ACE Trains E/37 GWR Churchward 2-6-0 Mogul
Whilst possessing some of the country’s best-known crack express locomotives, the Great Western Railway (GWR) was a pioneer of many locomotive types in the Edwardian era. With the GWR was renowned for its rebuilding of earlier classes G.J. Churchward recognised the need for a larger but robust engine class for mixed traffic duties across its diverse geographic territory particularly in Devon and Cornwall where there many sharp curves. Whilst there had been some experimentation in the early 1900s with the Aberdare 2-6-0 double-framed class designed principally for goods work, the net output was the 43XX Class, a class of 2-6-0 (Mogul) engine designed for both passenger and freight operations. Both Aberdare and the Mogul 2-6-0 types were capable of hauling passenger trains up to 70 mph so ideal for mixed work duties.

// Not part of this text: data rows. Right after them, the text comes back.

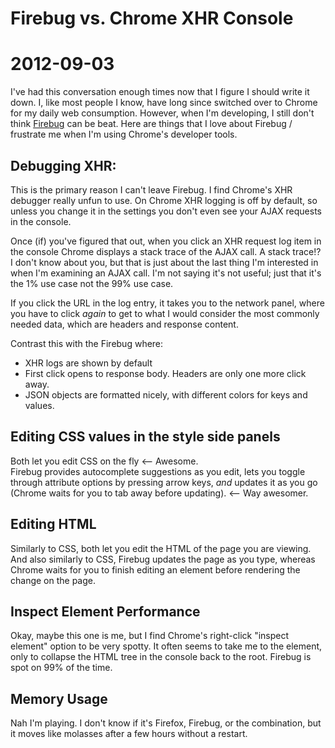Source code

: # Firebug vs. Chrome XHR Console
# 2012-09-03

I've had this conversation enough times now that I figure I should write it down.  I, like most people I know, have long since switched over to Chrome for my daily web consumption.  However, when I'm developing, I still don't think [Firebug](http://getfirebug.com/) can be beat.  Here are things that I love about Firebug / frustrate me when I'm using Chrome's developer tools.  

## Debugging XHR: 
This is the primary reason I can't leave Firebug.  I find Chrome's XHR debugger really unfun to use.  On Chrome XHR logging is off by default, so unless you change it in the settings you don't even see your AJAX requests in the console.  

Once (if) you've figured that out, when you click an XHR request log item in the console Chrome displays a stack trace of the AJAX call.  A stack trace!? I don't know about you, but that is just about the last thing I'm interested in when I'm examining an AJAX call.  I'm not saying it's not useful; just that it's the 1% use case not the 99% use case.  

If you click the URL in the log entry, it takes you to the network panel, where you have to click *again* to get to what I would consider the most commonly needed data, which are headers and response content. 

Contrast this with the Firebug where:  
* XHR logs are shown by default  
* First click opens to response body.  Headers are only one more click away.  
* JSON objects are formatted nicely, with different colors for keys and values.  

## Editing CSS values in the style side panels  
Both let you edit CSS on the fly <-- Awesome.  
Firebug provides autocomplete suggestions as you edit, lets you toggle through attribute options by pressing arrow keys, *and* updates it as you go (Chrome waits for you to tab away before updating).  <-- Way awesomer.  

## Editing HTML  
Similarly to CSS, both let you edit the HTML of the page you are viewing.  And also similarly to CSS, Firebug updates the page as you type, whereas Chrome waits for you to finish editing an element before rendering the change on the page.  

## Inspect Element Performance  
Okay, maybe this one is me, but I find Chrome's right-click "inspect element" option to be very spotty. It often seems to take me to the element, only to collapse the HTML tree in the console back to the root.  Firebug is spot on 99% of the time.  

## Memory Usage  
Nah I'm playing.  I don't know if it's Firefox, Firebug, or the combination, but it moves like molasses after a few hours without a restart.  
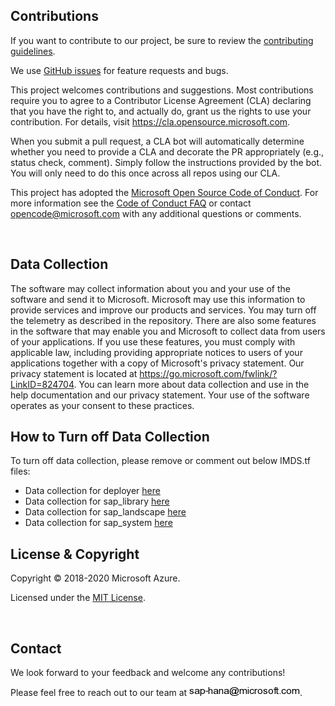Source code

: ## Contributions

If you want to contribute to our project, be sure to review the [contributing guidelines](/CONTRIBUTING.md).

We use [GitHub issues](https://github.com/Azure/sap-hana/issues/) for feature requests and bugs.

This project welcomes contributions and suggestions.  Most contributions require you to agree to a
Contributor License Agreement (CLA) declaring that you have the right to, and actually do, grant us
the rights to use your contribution. For details, visit https://cla.opensource.microsoft.com.

When you submit a pull request, a CLA bot will automatically determine whether you need to provide
a CLA and decorate the PR appropriately (e.g., status check, comment). Simply follow the instructions
provided by the bot. You will only need to do this once across all repos using our CLA.

This project has adopted the [Microsoft Open Source Code of Conduct](https://opensource.microsoft.com/codeofconduct/).
For more information see the [Code of Conduct FAQ](https://opensource.microsoft.com/codeofconduct/faq/) or
contact [opencode@microsoft.com](mailto:opencode@microsoft.com) with any additional questions or comments.


<br>

## Data Collection

The software may collect information about you and your use of the software and send it to Microsoft. Microsoft may use this information to provide services and improve our products and services. You may turn off the telemetry as described in the repository. There are also some features in the software that may enable you and Microsoft to collect data from users of your applications. If you use these features, you must comply with applicable law, including providing appropriate notices to users of your applications together with a copy of Microsoft's privacy statement. Our privacy statement is located at https://go.microsoft.com/fwlink/?LinkID=824704. You can learn more about data collection and use in the help documentation and our privacy statement. Your use of the software operates as your consent to these practices.


## How to Turn off Data Collection

To turn off data collection, please remove or comment out below IMDS.tf files:
- Data collection for deployer [here](https://github.com/Azure/sap-hana/blob/master/deploy/terraform/terraform-units/modules/sap_deployer/IMDS.tf)
- Data collection for sap_library [here](https://github.com/Azure/sap-hana/blob/master/deploy/terraform/terraform-units/modules/sap_library/IMDS.tf)
- Data collection for sap_landscape [here](https://github.com/Azure/sap-hana/blob/master/deploy/terraform/terraform-units/modules/sap_landscape/IMDS.tf)
- Data collection for sap_system [here](https://github.com/Azure/sap-hana/blob/master/deploy/terraform/terraform-units/modules/sap_system/common_infrastructure/IMDS.tf)


## License & Copyright

Copyright © 2018-2020 Microsoft Azure.

Licensed under the [MIT License](LICENSE).

<br>

## Contact

We look forward to your feedback and welcome any contributions!

Please feel free to reach out to our team at ![image](documentation/SAP_Automation_on_Azure/assets/images/contact.png).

According to GWR historian Colin Maggs, ‘It was rumoured that Churchward had seen the Midland & South Western Junction Railway’s 2-6-0s at work on Swindon’s other line.’ Purportedly he was most impressed and wanted some like it. And most certainly he did, with a total of 342 built from 1911 to 1932 in six separate production lots. Maggs goes on: ‘The Churchward 2-6-0 proved a highly versatile engine, a maid of all work, capable of travelling over most lines and handling goods or passenger trains, even expresses.’ With different phases of production minor modifications were made over the years including locomotive stretching which precluded their operation from some routes.
Due to its versatility the 2-6-0 class was around for many years with some of the earlier members being withdrawn in the later 1930s as newer Grange and Manor classes proved more adept and efficient. The war years halted the withdrawal programme but is resumed following nationalisation. Six members of the class survived until 1964 and the end of steam on Western Region in 1964. Two Swindon built members have survived into preservation though.